3. like claim 1, described calcium titanium ore structure leadless piezoelectric ceramics is characterized in that: described polynary sintering aid Y is Li ₂CO ₃, SrCO ₃, CuO, V ₂O ₅, MnO ₂, SnO ₂, ZnO, SiO ₂, Bi ₂O ₃, Ba (W _0.5Cu _0.5) O ₃, MoO ₃With B ₂O ₃In multiple, wherein contain CuO, SrCO at least ₃, MnO ₂Wherein the composition of the mol ratio m of Y is respectively: 0≤m (Li ₂CO ₃)≤20%, 0<m (SrCO ₃)≤50%, 0<m (CuO)≤50%, 0≤m (V ₂O ₅)≤15%, 0<m (MnO ₂)≤20%, 0≤m (SnO ₂)≤15%, 0≤m (ZnO)≤30%, 0≤m (SiO ₂)≤30%, 0≤m (Bi ₂O ₃)≤20%, 0≤m (MoO ₃)≤15%, 0≤m (B ₂O ₃)≤15%, 0≤m (Ba (W _0.5Cu _0.5)≤30%.

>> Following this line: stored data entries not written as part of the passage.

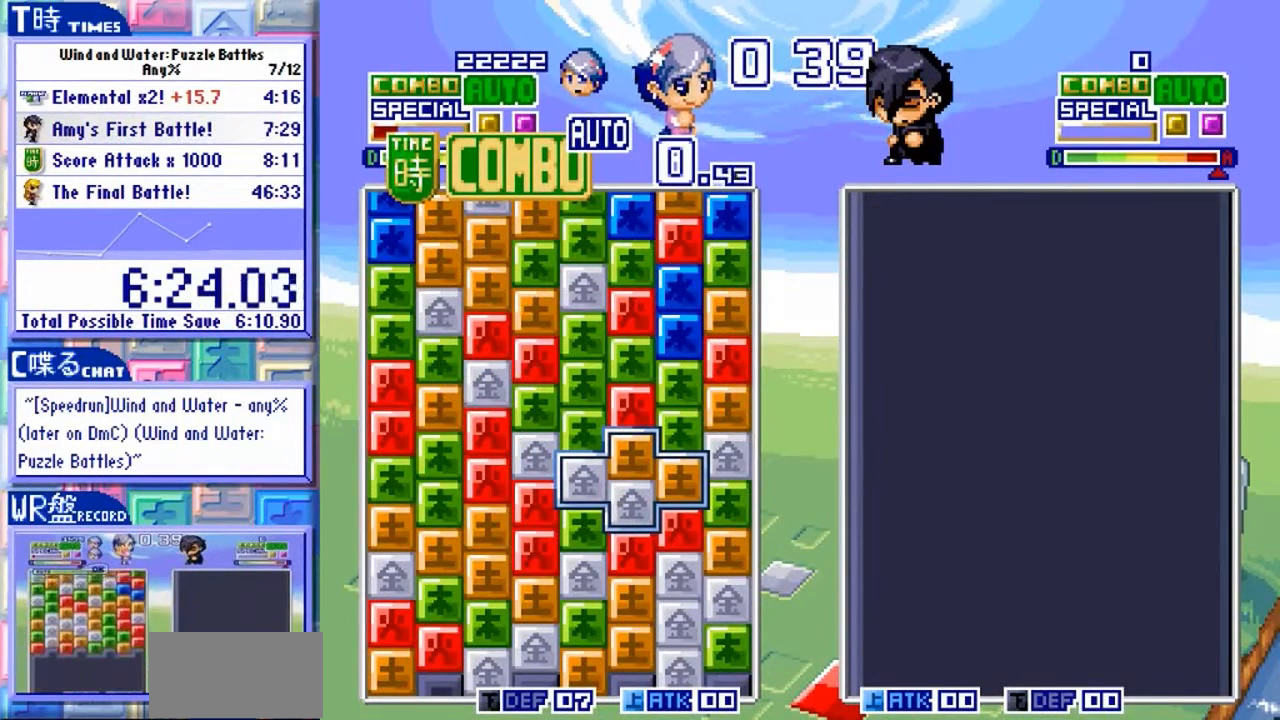
{"dt_ms": 500, "buttons": [], "left_stick": "center", "events": []}
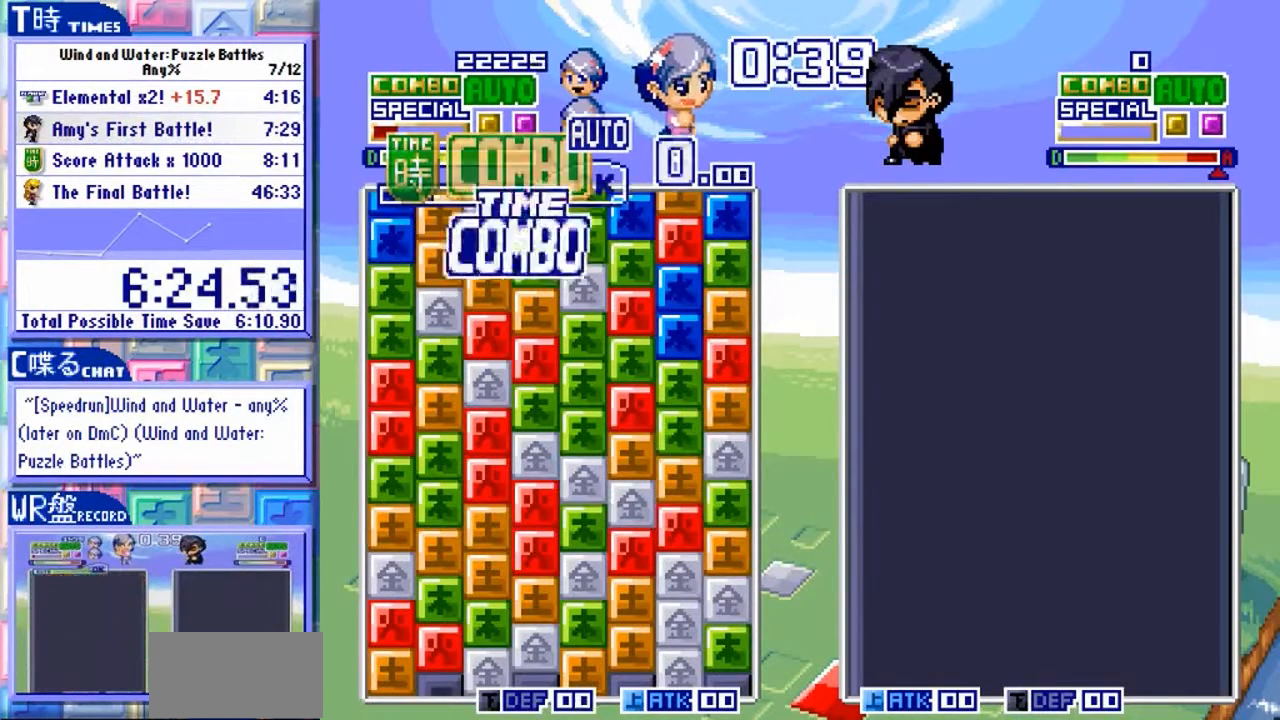
{"dt_ms": 500, "buttons": ["Y"], "left_stick": "center", "events": [[300, "Y", "down"]]}
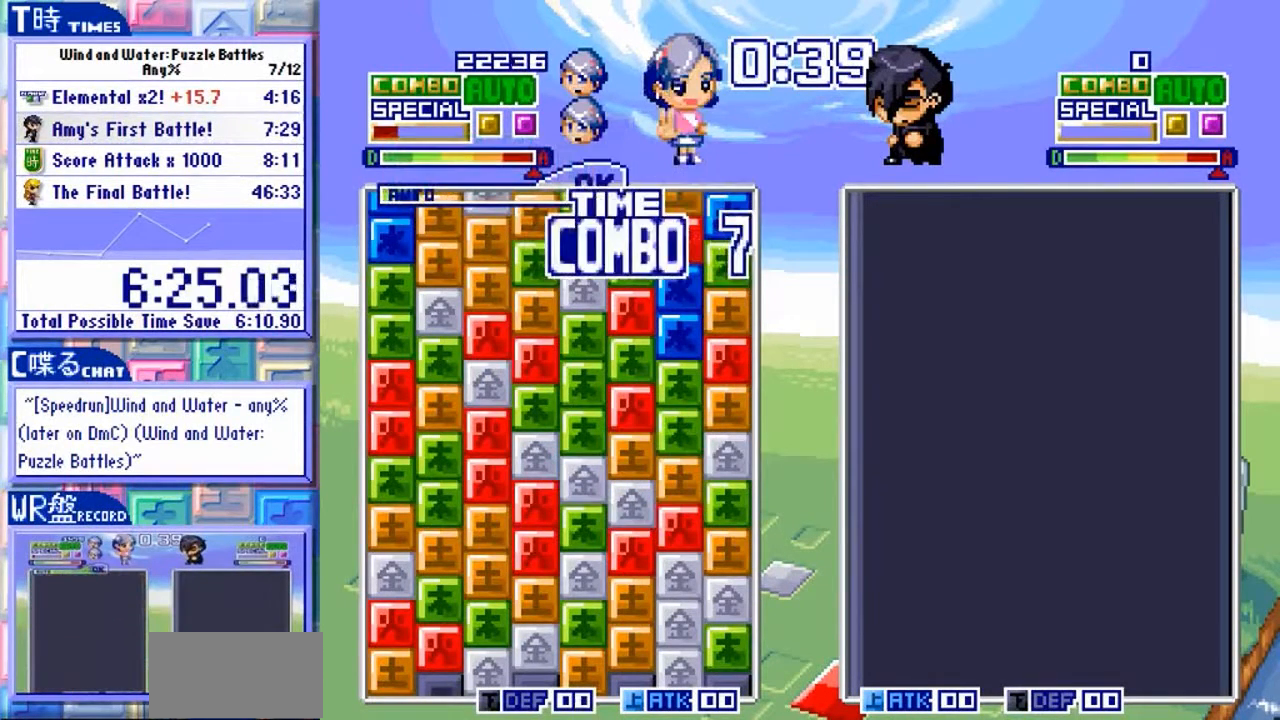
{"dt_ms": 500, "buttons": ["Y"], "left_stick": "center", "events": []}
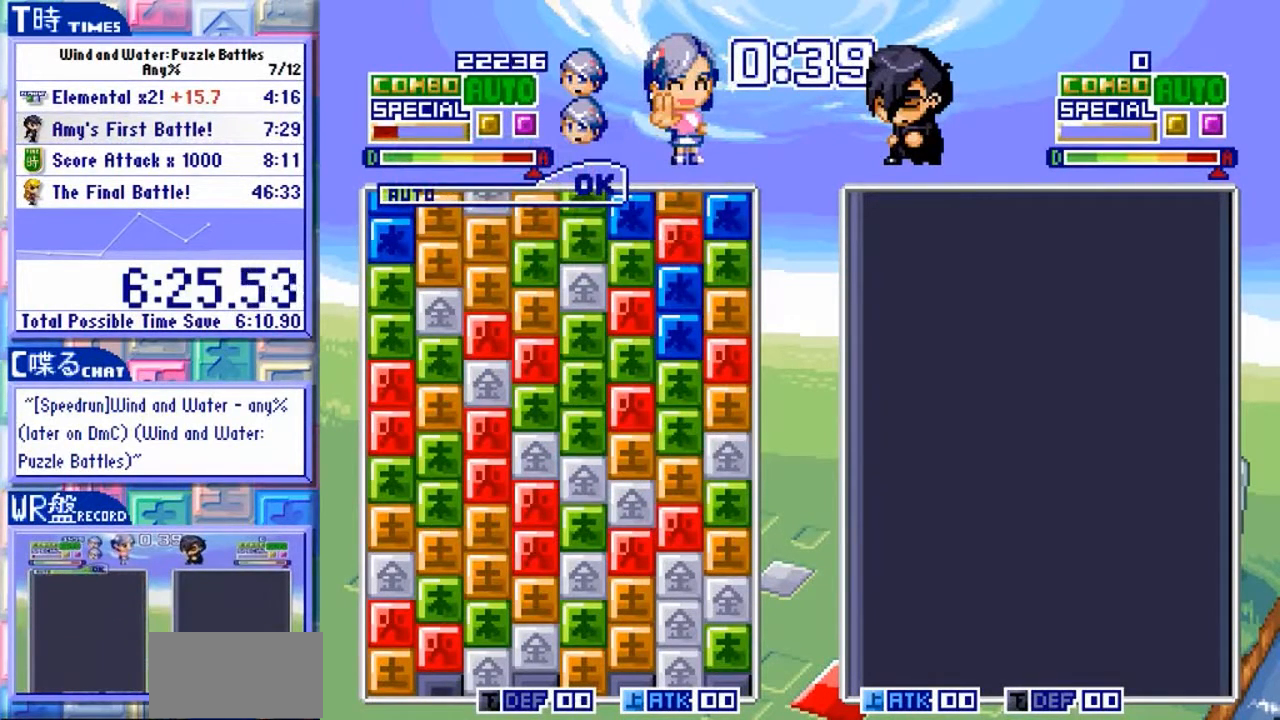
{"dt_ms": 500, "buttons": ["Y"], "left_stick": "center", "events": []}
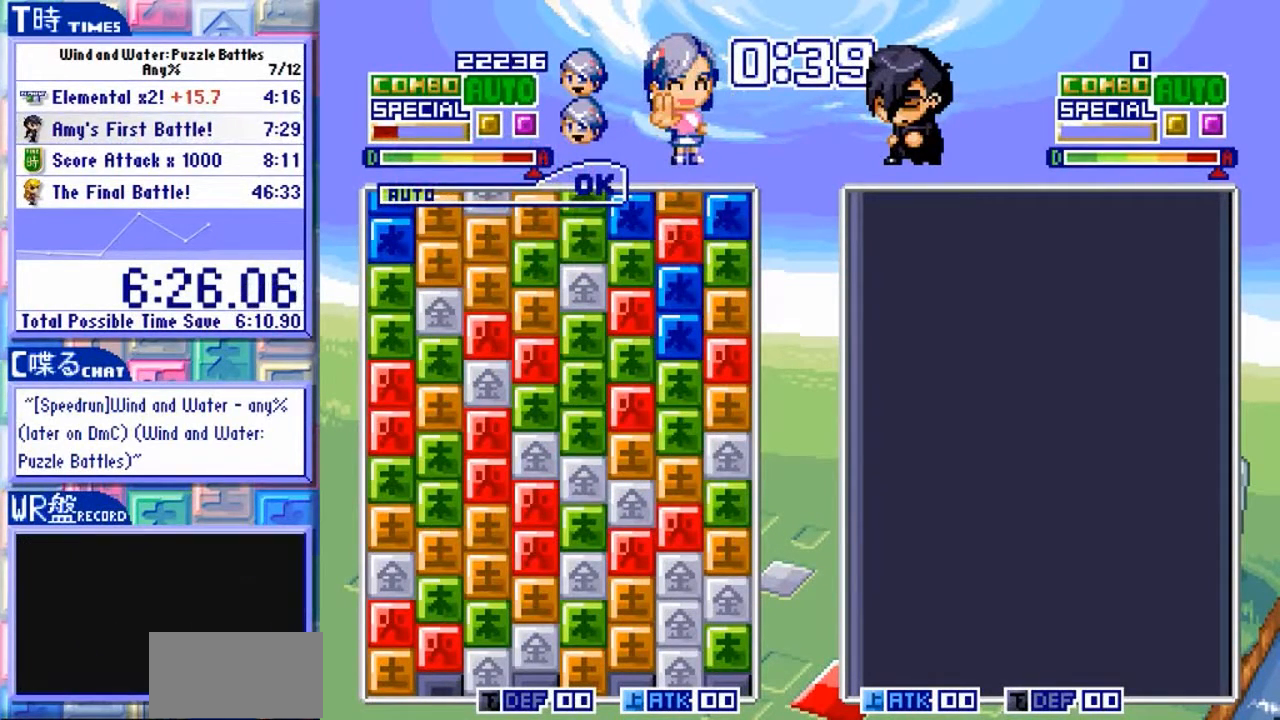
{"dt_ms": 500, "buttons": ["Y"], "left_stick": "center", "events": []}
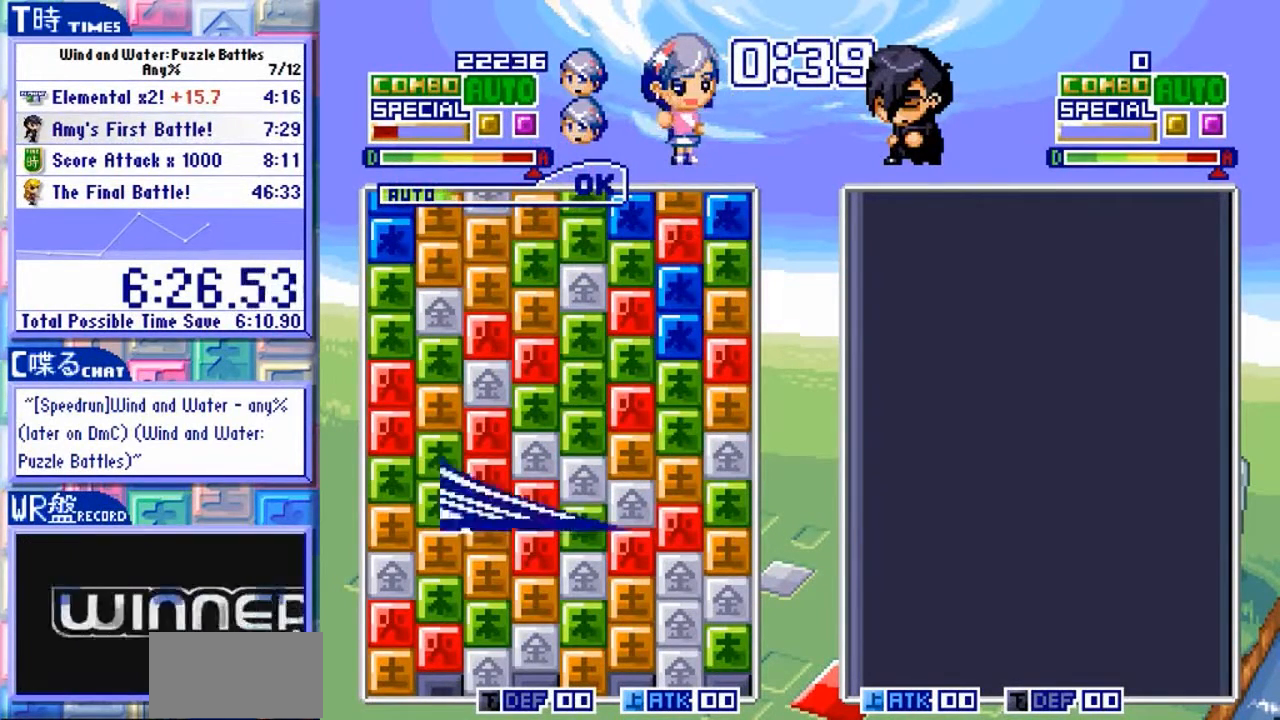
{"dt_ms": 500, "buttons": ["Y"], "left_stick": "center", "events": []}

4. like the preparation method of the described calcium titanium ore structure leadless piezoelectric ceramics of claim 1-3, it is characterized in that: adopt the solid-phase synthesis of traditional ceramics, key step is following:

(1) with analytical pure Li ₂CO ₃, V ₂O ₅, SnO ₂, SiO ₂, Bi ₂O ₃, MoO ₃, Ba (W _0.5Cu _0.5) O ₃, B ₂O ₃, CuO, SrCO ₃, Bi ₂O ₃, Li ₂CO _3,MnO ₂With multiple among the ZnO be raw material, prepare burden according to the composition of Y, be the medium ball milling with the absolute ethyl alcohol, drying;

(2) with the analytical pure raw material according to chemical formula (1- x) BiMeO ₃- xBa (Ti _1-uZr _u) O ₃Preparing burden, is medium ball milling 24 hours with the absolute ethyl alcohol, 80 ℃ of oven dry, puts into the high alumina crucible and adds a cover, synthetic to 750-850 ℃ of insulation 2 hours with the temperature rise rate of 250 ℃/h; The synthetic powder adds the many first complex sintering aids of Y, is medium ball milling 24 hours with the absolute ethyl alcohol, 80 ℃ of oven dry, adds the granulation of 5%PVA solution;

(3) in punching block in the moulding of 100MPa pressed;

(4) the plain sheet of moulding is incubated the 2h binder removals with the temperature rise rate of 100 ℃/h at 600 ℃; Again with the temperature rise rate to 900 of 100 ℃/min ℃ insulation 2h sintering; Speed with 2 ℃/min cools to 850 ℃ of insulation 2h; Furnace cooling is to room temperature, and the sample behind the sintering is processed into that the two sides is smooth, the thin slice of the about 1mm of thickness, drapes over one's shoulders silver electrode;

(5) in silicone oil, polarize, polarized electric field 5000V/mm, 120 ℃ of temperature, keep electric field to be cooled to room temperature at 10 minutes time.